Media kunnen zorgen voor interactie met mensen met verschillende achtergronden. Je kunt contact hebben met veel verschillende mensen van verschillende plaatsen. Hierdoor kun je je met die mensen vergelijken en heb je meer informatie over welke verschillende persoonlijkheidskenmerken er bestaan en hoe jij wilt zijn. Media maken ook impression management mogelijk. Je kunt helemaal zelf bepalen hoe je je presenteert op het internet. Je kiest zelf welke informatie en foto’s je erop zet. Identiteit heeft verschillende componenten. Identiteit bestaat uit hoe jij jezelf ziet en hoe andere mensen je zien. Door middel van media kun je managen hoe andere mensen je zien. Media zorgen er ook voor dat je kunt experimenteren en vervolgens kunt leren door feedback. In het echte leven kun je je namelijk niet elke dag als een andere persoonlijkheid voordoen. Online kun je wel verschillende persoonlijkheden uitproberen, door bijvoorbeeld je profiel aan te passen en te chatten. Zo kun je meer experimenteren met je identiteit en kijken hoe mensen daarop reageren.
Jongeren willen hun eigen keuzes maken en onafhankelijk zijn. Ze willen succesvol zijn op school en werk door hun eigen prestaties en zelf kiezen welk werk zij leuk vinden. Op een bepaalde leeftijd realiseren ze zich ook dat hun ouders ook maar mensen zijn en fouten maken. Jonge kinderen zien hun ouders vaak als perfect. Die idealisatie van hun ouders neemt echter af. Als gevolg hiervan hebben jongeren ook minder de behoefte afhankelijk van hun ouders te zijn.
Media zorgen ervoor dat individuelen ook producenten van content kunnen zijn, zoals bijvoorbeeld op Youtube. Individuen die dit doen gaan zich realiseren dat ze zelf in staat zijn iets te produceren wat andere mensen ook interessant vinden en dat ze een impact kunnen hebben. Dit verhoogt hun self efficacy. Media maken ook leren door observatie mogelijk. Je kunt karakters in de media volgen en kijken hoe zij problemen oplossen die jij ook hebt en hen als rolmodel gebruiken.

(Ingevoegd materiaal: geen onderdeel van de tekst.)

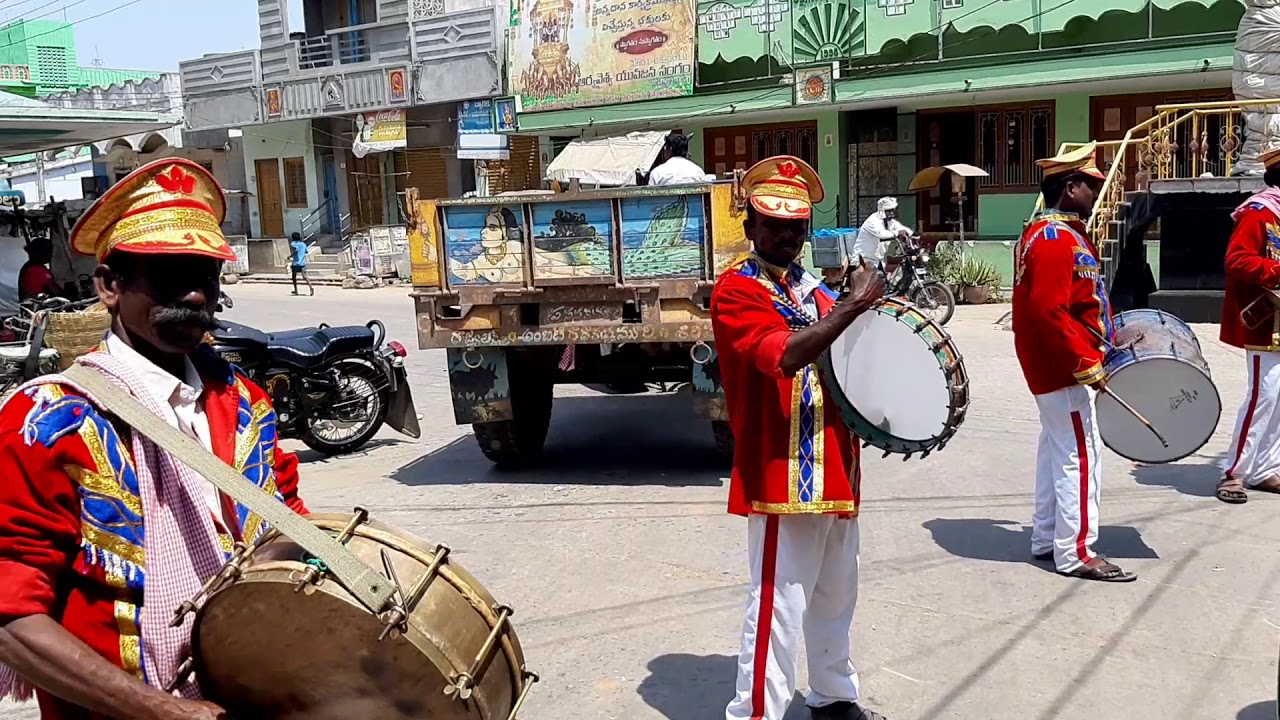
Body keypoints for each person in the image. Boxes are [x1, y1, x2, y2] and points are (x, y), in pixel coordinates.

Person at [0, 158, 309, 720]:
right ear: (110, 286)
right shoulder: (46, 420)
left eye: (206, 275)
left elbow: (289, 524)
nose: (195, 295)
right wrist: (160, 711)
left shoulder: (244, 403)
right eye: (169, 275)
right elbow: (9, 617)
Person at [711, 155, 889, 720]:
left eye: (797, 225)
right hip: (782, 467)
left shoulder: (814, 288)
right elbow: (784, 355)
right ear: (750, 227)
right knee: (778, 603)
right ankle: (756, 712)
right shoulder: (736, 290)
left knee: (837, 592)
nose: (786, 235)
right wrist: (854, 303)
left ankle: (834, 695)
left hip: (835, 460)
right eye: (773, 223)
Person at [1012, 142, 1133, 583]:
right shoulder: (1053, 240)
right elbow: (1048, 311)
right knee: (1080, 456)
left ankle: (1048, 537)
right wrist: (1085, 361)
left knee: (1057, 450)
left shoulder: (1059, 234)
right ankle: (1077, 550)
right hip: (1061, 365)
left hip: (1058, 362)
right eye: (1091, 184)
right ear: (1070, 187)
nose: (1097, 191)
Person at [1216, 146, 1280, 504]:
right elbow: (1237, 261)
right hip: (1263, 320)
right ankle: (1234, 473)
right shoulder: (1258, 214)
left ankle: (1265, 468)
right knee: (1263, 396)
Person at [852, 197, 912, 271]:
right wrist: (898, 233)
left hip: (878, 261)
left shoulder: (890, 222)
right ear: (882, 211)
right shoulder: (872, 221)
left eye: (893, 211)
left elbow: (903, 228)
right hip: (863, 260)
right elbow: (882, 234)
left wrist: (910, 235)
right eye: (888, 211)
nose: (891, 213)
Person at [17, 236, 60, 302]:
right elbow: (56, 291)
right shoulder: (37, 270)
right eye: (49, 252)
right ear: (41, 253)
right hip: (38, 308)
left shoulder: (27, 267)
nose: (51, 255)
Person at [289, 231, 314, 297]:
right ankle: (311, 287)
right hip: (302, 263)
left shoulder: (293, 244)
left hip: (296, 263)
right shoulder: (303, 244)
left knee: (294, 277)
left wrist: (290, 256)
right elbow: (306, 251)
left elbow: (295, 251)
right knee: (304, 276)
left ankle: (296, 290)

De tijd die jongeren met leeftijdsgenoten doornemen neemt toe en de tijd met hun familie neemt af. Dit is een reorientation van ouders naar vrienden. Leeftijdsgenoten krijgen een grotere invloed op de beslissingen en oordelen die je hebt. Houdingen en interesses worden de meest belangrijke kenmerken van vriendengroepen. Als je ouder wordt, gaat het bij het kiezen van vrienden meer om mensen selecteren die hetzelfde in het leven staan als jij. Je wilt dat hun waarden, houdingen en interesses overeenkomen met die van jou. Interactie met leeftijdsgenoten en positieve feedback van hen worden gezien als een belangrijke bron van welzijn. Je hebt behoefte aan sociale approval, je doet aan sociale vergelijking (ben ik net zo goed als mijn vrienden) en je wilt bijhouden wat je vrienden doen en belangrijk vinden. Dit noemen we surveillance.

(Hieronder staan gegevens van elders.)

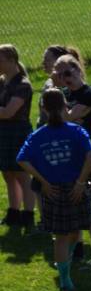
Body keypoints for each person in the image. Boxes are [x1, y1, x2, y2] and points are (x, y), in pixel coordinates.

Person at [17, 88, 91, 291]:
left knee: (63, 235)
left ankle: (64, 273)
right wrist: (80, 183)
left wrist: (42, 181)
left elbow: (22, 160)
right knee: (73, 232)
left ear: (43, 108)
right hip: (74, 189)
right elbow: (90, 158)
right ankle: (65, 275)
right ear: (65, 106)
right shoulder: (76, 131)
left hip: (52, 190)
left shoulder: (37, 136)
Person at [52, 53, 91, 269]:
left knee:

Media kunnen interpersoonlijke communicatie ondersteunen. Zo kun je relaties onderhouden of nieuwe relaties opbouwen met mensen die je bijvoorbeeld online ontmoet. Media maken co-viewing mogelijk: vrienden kunnen samen media bekijken, bijvoorbeeld een film. Co-viewing zorgt voor gedeelde ervaringen en een gespreksonderwerp. Dit versterkt de relatie met vrienden. Door media kun je je oriënteren op wat je vrienden aan het doen zijn, bijvoorbeeld door Facebook. Sensatie zoeken is de neiging om nieuwe, gevarieerde en hoog stimulerende ervaringen op te zoeken en deze uit te voeren. Het uitvoeren van deze acties noemen we risk taking. Jongeren worden sneller verveeld, dit noemen we susceptibality to boredom. Zij willen hierom risico’s nemen om zichzelf te entertainen. Dit leidt tot disinhibation: gekke acties uitvoeren die eigenlijk niet zo slim zijn. Als je vrienden of leeftijdsgenoten in de buurt zijn, doe je nog gekkere dingen dan in je eentje. Risico’s nemen wordt namelijk positief beoordeeld door leeftijdgenoten. Je bent heel gefocust op wat vrienden vinden en doen. Jongeren hebben een lagere future orientation: ze letten minder op effecten op langere termijn en meer op beloningen op korte termijn. Media presenteert exciting content en presenteert content die niet zo spannend is op een hele spannende manier. Ze zorgen ervoor dat jongeren risky gedrag kunnen uiten.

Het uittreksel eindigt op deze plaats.